The Transportation Security Administration (TSA) is
linked most closely in the popular consciousness with aviation security,
but its mandate also extends to protecting rail and transit systems -- a
job that needs to get more attention from the agency, according to
senior senators from both parties.

0329_US_Subway_Security_full_380.jpgSecurity on
New York City's subway, above, was boosted last month after transit
bombings in Moscow. (Photo: AP)

At a Thursday hearing of the Senate Commerce Committee, which has
jurisdiction over the TSA, Sen. Frank Lautenberg (D-NJ) noted that the
agency has yet to finish a rail security risk assessment and strategy
outline that Congress ordered up by 2008 at the latest.

"Get going" on strengthening TSA's surface transport security work,
Lautenberg told David Heyman, assistant secretary for
policy at the Department of Homeland Security (DHS). "This is an
outrage that it's taken so long.
This is like the traffic cop standing on the sidewalk and watching the
traffic go by [not thinking] about when he ought to interrupt the flow
to
keep the cars from crashing into one another."

The commerce panel's senior Republican, Sen. Kay Bailey Hutchison (TX),
also raised pointed questions about TSA's policy of conducting
inspections at the top 50 U.S. transit networks once every three years.

"Does that seem like enough supervision," Hutchison
asked, "if the transit
agencies know that once an inspection is done, they won't be
inspected for three years?"

Heyman described the inspection schedule as "in sync with
the granting cycle" that TSA uses for rail security funding. "There are
about 5,000 transit
sites across the country, and given the limited [number of] inspectors,
that's the
tempo of operations I think that can be sustained at this
point," he told Hutchison.

The DHS is the parent agency of TSA, which has lacked a permanent
leader since the White House's second nominee for the post in two months
withdrew his
name
from consideration amid media scrutiny.

The nonpartisan
Government Accountability Office (GAO) released a new audit of TSA in
advance of the hearing that focused on its unfinished business in
gauging security vulnerabilities on local rail and roads.
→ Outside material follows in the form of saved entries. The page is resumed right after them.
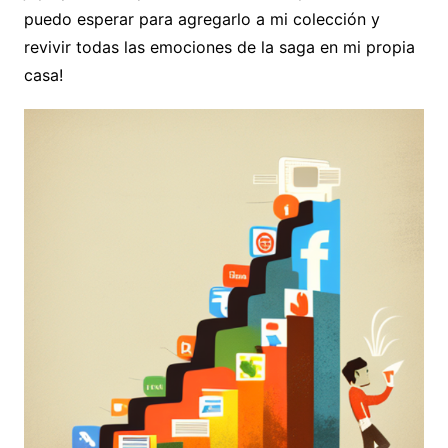
puedo esperar para agregarlo a mi colección y
revivir todas las emociones de la saga en mi propia
casa!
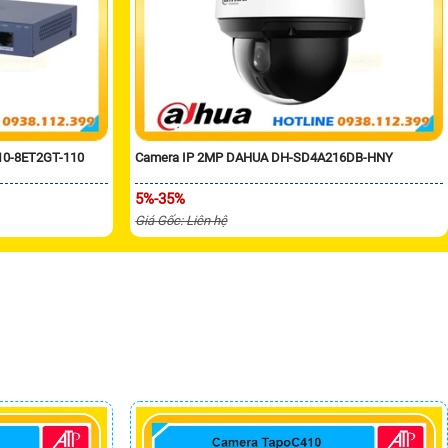
10-8ET2GT-110
Camera IP 2MP DAHUA DH-SD4A216DB-HNY
5%-35%
Giá Gốc: Liên hệ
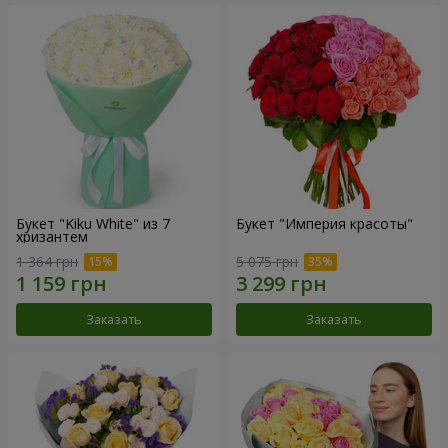
Букет "Kiku White" из 7
Букет "Империя красоты"
хризантем
1 364 грн
5 075 грн
Заказать
Заказать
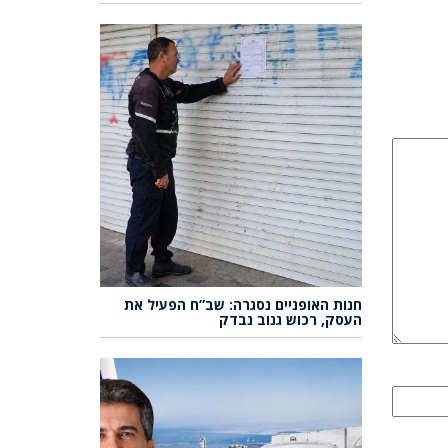
חנות האופניים נסגרה: שב”ח הפעיל את
העסק, רכוש גנוב נבדק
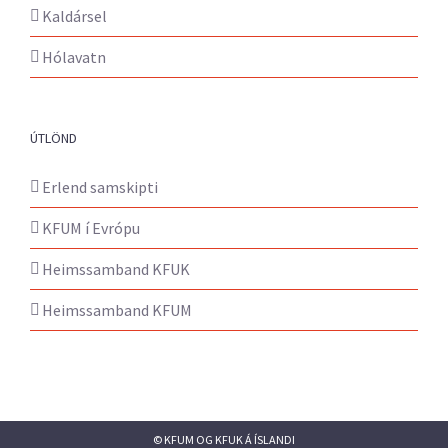
Kaldársel
Hólavatn
ÚTLÖND
Erlend samskipti
KFUM í Evrópu
Heimssamband KFUK
Heimssamband KFUM
© KFUM OG KFUK Á ÍSLANDI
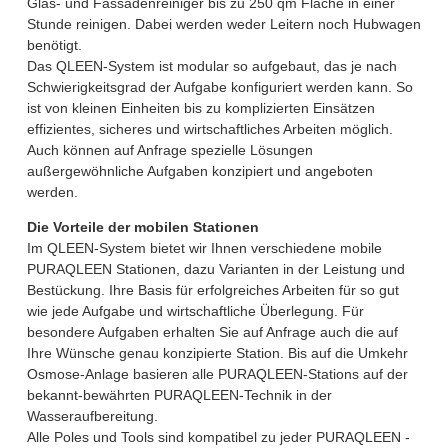
Glas- und Fassadenreiniger bis zu 250 qm Fläche in einer
Stunde reinigen. Dabei werden weder Leitern noch Hubwagen
benötigt.
Das QLEEN-System ist modular so aufgebaut, das je nach
Schwierigkeitsgrad der Aufgabe konfiguriert werden kann. So
ist von kleinen Einheiten bis zu komplizierten Einsätzen
effizientes, sicheres und wirtschaftliches Arbeiten möglich.
Auch können auf Anfrage spezielle Lösungen
außergewöhnliche Aufgaben konzipiert und angeboten
werden.
Die Vorteile der mobilen Stationen
Im QLEEN-System bietet wir Ihnen verschiedene mobile
PURAQLEEN Stationen, dazu Varianten in der Leistung und
Bestückung. Ihre Basis für erfolgreiches Arbeiten für so gut
wie jede Aufgabe und wirtschaftliche Überlegung. Für
besondere Aufgaben erhalten Sie auf Anfrage auch die auf
Ihre Wünsche genau konzipierte Station. Bis auf die Umkehr
Osmose-Anlage basieren alle PURAQLEEN-Stations auf der
bekannt-bewährten PURAQLEEN-Technik in der
Wasseraufbereitung.
Alle Poles und Tools sind kompatibel zu jeder PURAQLEEN -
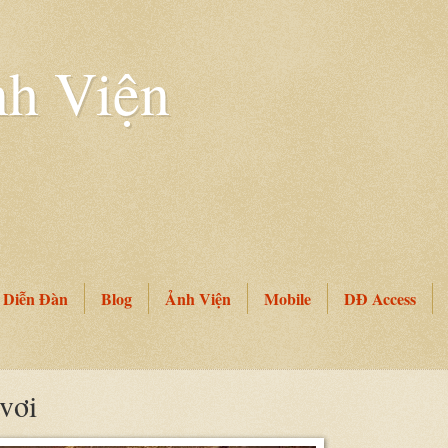
h Viện
Diễn Đàn
Blog
Ảnh Viện
Mobile
DĐ Access
vơi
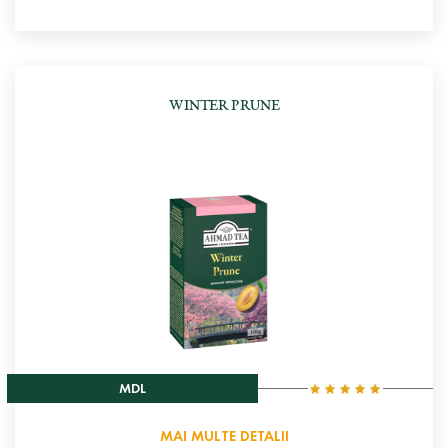
WINTER PRUNE
MDL
MAI MULTE DETALII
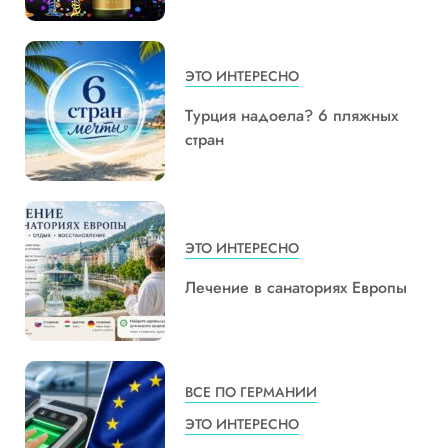
ЭТО ИНТЕРЕСНО
Турция надоела? 6 пляжных
стран
ЭТО ИНТЕРЕСНО
Лечение в санаториях Европы
ВСЕ ПО ГЕРМАНИИ
ЭТО ИНТЕРЕСНО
Stephen Lord,
the GAO's homeland security director, told the commerce panel that the
locally-managed nature of many transit systems heightens the importance
of the agency's collaboration with state and local governments, as well
as private-sector operators, all the more important.

"TSA needs to do a better job of interacting
with ... transit stakeholders," Lord said. "There's a lot of expertise
there that we're not certain TSA has actually taken advantage of."